» Data items:
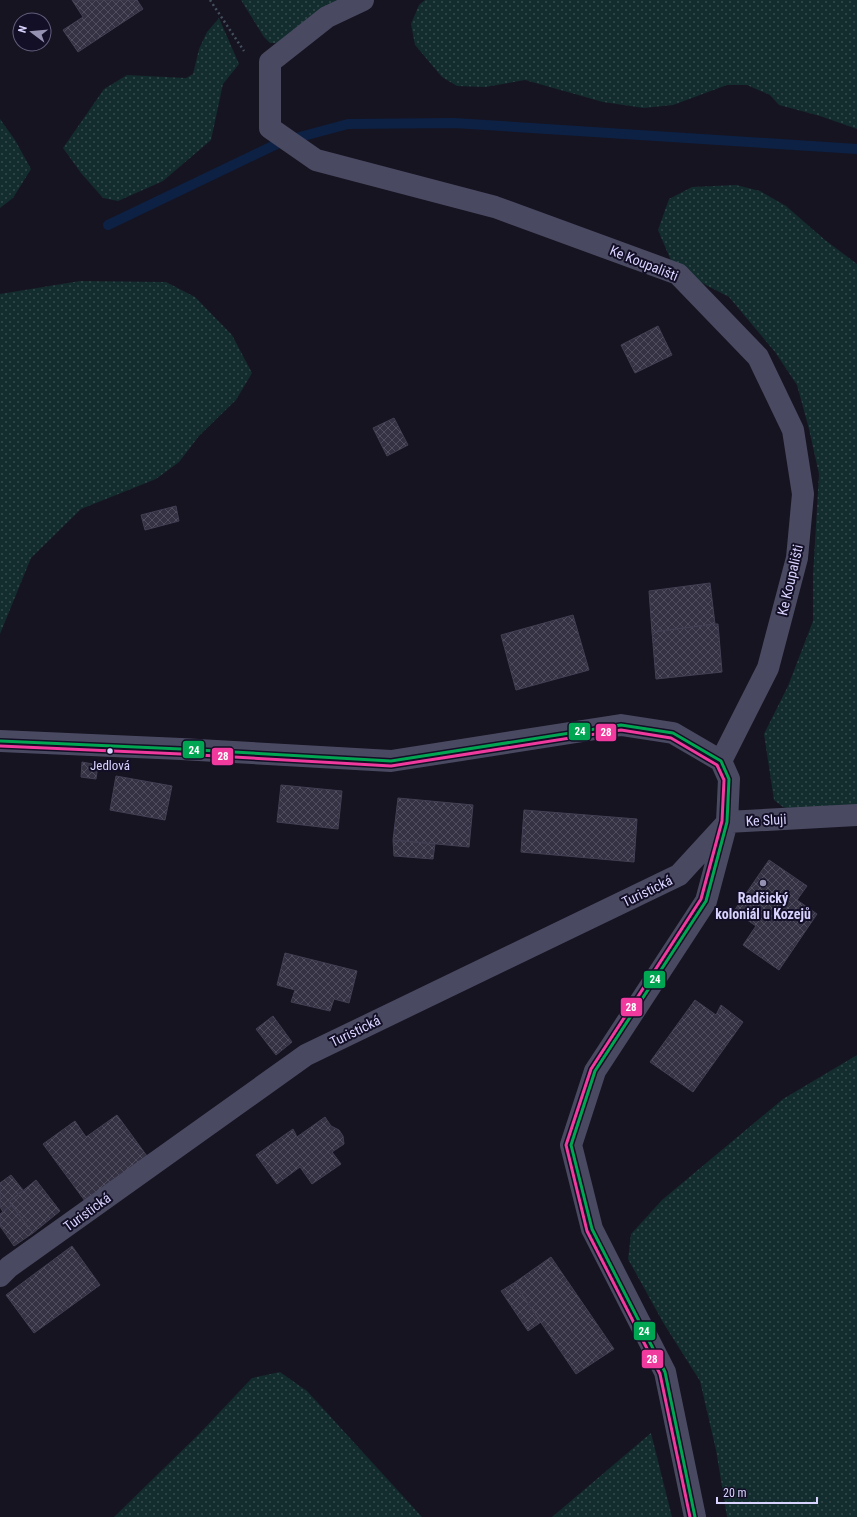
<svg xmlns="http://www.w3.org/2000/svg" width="857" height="1517" viewBox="0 0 857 1517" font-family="'Roboto Condensed',sans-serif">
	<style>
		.grass { fill: url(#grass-dots) }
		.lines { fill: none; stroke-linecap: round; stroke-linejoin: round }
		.stream { stroke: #0d2144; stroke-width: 10 }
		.building { fill: url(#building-cross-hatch); stroke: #433f54 }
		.path { stroke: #44505f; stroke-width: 2.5; stroke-dasharray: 2 3; stroke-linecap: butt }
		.minor { stroke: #4a4962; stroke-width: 22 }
		.bus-1-casing { stroke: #130f26; stroke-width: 6 }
		.bus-2-casing { stroke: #130f26; stroke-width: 6 }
		.bus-1 { stroke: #00a651; stroke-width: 3 }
		.bus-2 { stroke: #f13a9d; stroke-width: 3 }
		.bus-dot { fill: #d9d4ff; stroke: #130f26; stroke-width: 1.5 }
		.poi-dot { fill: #9591b1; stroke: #130f26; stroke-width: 1.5 }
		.labels { text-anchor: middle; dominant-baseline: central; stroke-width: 4; stroke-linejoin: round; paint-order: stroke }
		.bus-label { font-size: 13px; fill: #d9d4ff; stroke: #130f26 }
		.street-label { font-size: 14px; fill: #d9d4ff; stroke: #130f26 }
		.poi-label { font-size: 14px; font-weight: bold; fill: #d9d4ff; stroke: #130f26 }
		.line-badge { stroke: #130f26; stroke-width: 1.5 }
		.badge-label { font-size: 11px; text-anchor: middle; font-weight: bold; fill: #fff }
	</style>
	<defs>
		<pattern id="grass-dots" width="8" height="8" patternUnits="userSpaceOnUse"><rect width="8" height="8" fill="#132c2d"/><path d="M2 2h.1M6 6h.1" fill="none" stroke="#354a4c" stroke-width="1.8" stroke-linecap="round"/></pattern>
		<pattern id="building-cross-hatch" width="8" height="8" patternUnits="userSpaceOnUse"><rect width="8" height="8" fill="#343243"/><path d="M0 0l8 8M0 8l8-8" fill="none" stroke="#514f5f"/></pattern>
	</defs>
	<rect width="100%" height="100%" fill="#161421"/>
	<path class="grass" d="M 241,0 L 358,0 L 281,43 L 270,43 L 264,37 Z
		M 425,0 L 857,0 L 857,129 L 820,116 L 779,105 L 770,95 L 747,85 L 727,85 L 673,105 L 644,108 L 603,102 L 525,80 L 485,87 L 457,86 L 442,77 L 415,45 L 411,24 L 419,5 Z
		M 219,18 L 239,64 L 223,84 L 211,140 L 163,181 L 118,201 L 103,198 L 81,173 L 63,148 L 104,89 L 127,75 L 186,78 L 193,74 L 199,49 L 207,32 Z
		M 0,119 L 15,140 L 31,169 L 13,198 L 0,208 Z
		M 736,185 L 760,191 L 786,206 L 825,240 L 857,264 L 857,809 L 801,811 L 783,807 L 774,800 L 764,734 L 788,686 L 813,621 L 813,575 L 819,474 L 809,429 L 797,385 L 775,352 L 729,297 L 704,284 L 672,263 L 658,230 L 669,199 L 692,187 Z
		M 80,281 L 166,282 L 195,297 L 232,335 L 252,373 L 236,400 L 199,436 L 179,462 L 156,479 L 81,509 L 31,558 L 0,634 L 0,294 Z
		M 857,1055 L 857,1517 L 727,1517 L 716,1450 L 700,1381 L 664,1324 L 628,1259 L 631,1234 L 662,1200 L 783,1099 Z
		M 280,1372 L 307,1391 L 422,1517 L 114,1517 L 200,1433 L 252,1378 Z
		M 651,1433 L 672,1517 L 552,1517 Z"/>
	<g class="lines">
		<path class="stream" d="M 108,225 L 281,142 L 348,124 L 454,123 L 857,149"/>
	</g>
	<path class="building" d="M 72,0 L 137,0 L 143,9 L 78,52 L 63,30 L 83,17 Z
		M 658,326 L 672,355 L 635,373 L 621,345 Z
		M 394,418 L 408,445 L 387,456 L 373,428 Z
		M 176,506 L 179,521 L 145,530 L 141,515 Z
		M 710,583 L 715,624 L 652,632 L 649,591 Z
		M 573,615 L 589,670 L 516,690 L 501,635 Z
		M 715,624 L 718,624 L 722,672 L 656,679 L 652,632 Z
		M 82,762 L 98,765 L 96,779 L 81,777 Z
		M 116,776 L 172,786 L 165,820 L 110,810 Z
		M 281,785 L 342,791 L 338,829 L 277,822 Z
		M 398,798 L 473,805 L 469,847 L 393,840 Z
		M 524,810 L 637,819 L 634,862 L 521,852 Z
		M 393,840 L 435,844 L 433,859 L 394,856 Z
		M 769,860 L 807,886 L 797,900 L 817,914 L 779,970 L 743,945 L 756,926 L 734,911 Z
		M 285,953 L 357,971 L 349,1003 L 334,999 L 330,1011 L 291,1002 L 295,990 L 277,985 Z
		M 695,1000 L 716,1015 L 721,1005 L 743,1022 L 693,1092 L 650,1062 Z
		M 273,1016 L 292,1042 L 276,1055 L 256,1029 Z
		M 117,1115 L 147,1156 L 85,1201 L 43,1144 L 75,1121 L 86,1137 Z
		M 325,1117 L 331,1126 L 339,1130 L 343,1136 L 344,1144 L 332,1152 L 341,1164 L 312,1184 L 300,1167 L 277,1184 L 256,1155 L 293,1129 L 297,1137 Z
		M 11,1175 L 23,1190 L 9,1202 L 12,1205 L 3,1212 L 0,1207 L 0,1183 Z
		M 36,1180 L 60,1211 L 33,1233 L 9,1202 Z
		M 12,1205 L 33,1233 L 14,1246 L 0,1226 L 0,1214 Z
		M 72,1246 L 100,1285 L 34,1333 L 6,1295 Z
		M 551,1257 L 614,1349 L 576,1374 L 514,1283 Z
		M 514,1283 L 541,1322 L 528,1331 L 501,1291 Z"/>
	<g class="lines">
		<path class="path" d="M 210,0 L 244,51"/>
		<path class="minor" d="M 363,0 L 327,17 L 270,62 L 270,128 L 316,160 L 495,207 L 678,274 L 758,357 L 793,430 L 803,494 L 797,558 L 768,668 L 721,761
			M 0,741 L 181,749 L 391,761 L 621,725 L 673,733 L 721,761 L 729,779 L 727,822 L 706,901 L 595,1071 L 571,1145 L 592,1229 L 665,1372 L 695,1517
			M 727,822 L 857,815
			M 0,1276 L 9,1267 L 306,1055 L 679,875 L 724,826"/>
		<defs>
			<path id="bus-1" d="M 0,741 L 181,749 L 391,761 L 621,725 L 673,733 L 721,761 L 729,779 L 727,822 L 706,901 L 595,1071 L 571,1145 L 592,1229 L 665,1372 L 695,1517"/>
			<path id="bus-2" d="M 0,746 L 181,754 L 391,766 L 621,730 L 671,738 L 717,765 L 724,780 L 722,821 L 701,899 L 591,1069 L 566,1145 L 587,1231 L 660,1374 L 690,1517"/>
		</defs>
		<use href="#bus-1" class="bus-1-casing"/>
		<use href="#bus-2" class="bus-2-casing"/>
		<use href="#bus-1" class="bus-1"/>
		<use href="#bus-2" class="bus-2"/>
	</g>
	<circle class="bus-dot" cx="110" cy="751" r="3.5"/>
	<circle class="poi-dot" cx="763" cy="883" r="4"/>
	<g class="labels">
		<g class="bus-label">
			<text x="110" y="765">Jedlová</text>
		</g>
		<g class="street-label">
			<text transform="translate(644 263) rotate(22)">Ke Koupališti</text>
			<text transform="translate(790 580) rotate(-77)">Ke Koupališti</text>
			<text transform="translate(766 820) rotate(-3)">Ke Sluji</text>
			<text transform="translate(647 891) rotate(-26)">Turistická</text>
			<text transform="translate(355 1031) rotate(-26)">Turistická</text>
			<text transform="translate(87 1212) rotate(-36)">Turistická</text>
		</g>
		<g class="poi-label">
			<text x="763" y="898">Radčický<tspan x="763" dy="16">koloniál u Kozejů</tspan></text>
		</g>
	</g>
	<g class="line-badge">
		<rect x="568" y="722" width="23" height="19" rx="4" fill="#00a651"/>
		<rect x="595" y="723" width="22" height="19" rx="4" fill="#f13a9d"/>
		<rect x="182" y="740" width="23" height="19" rx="4" fill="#00a651"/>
		<rect x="211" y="747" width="23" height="19" rx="4" fill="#f13a9d"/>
		<rect x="643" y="970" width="23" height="19" rx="4" fill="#00a651"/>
		<rect x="620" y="997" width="23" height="20" rx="4" fill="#f13a9d"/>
		<rect x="633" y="1321" width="23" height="20" rx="4" fill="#00a651"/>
		<rect x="641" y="1349" width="23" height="20" rx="4" fill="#f13a9d"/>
	</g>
	<g class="badge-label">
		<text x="580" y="735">24</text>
		<text x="606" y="736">28</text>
		<text x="194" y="754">24</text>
		<text x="223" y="760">28</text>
		<text x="655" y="983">24</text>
		<text x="631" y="1011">28</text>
		<text x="644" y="1335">24</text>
		<text x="652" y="1363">28</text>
	</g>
	<g transform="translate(32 32) rotate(286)"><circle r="19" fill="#130f26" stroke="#625e7d"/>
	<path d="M0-3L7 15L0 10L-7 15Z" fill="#9591b1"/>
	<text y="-6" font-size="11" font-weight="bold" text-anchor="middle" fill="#d9d4ff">N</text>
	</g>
	<path d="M717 1497v6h100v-6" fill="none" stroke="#d9d4ff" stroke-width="2"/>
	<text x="723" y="1497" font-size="12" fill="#d9d4ff" stroke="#130f26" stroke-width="3" paint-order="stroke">20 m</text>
</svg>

» Description of the task:
State the number of lines above that hold the word "labels", and say nothing else.

» Solution for this problem:
2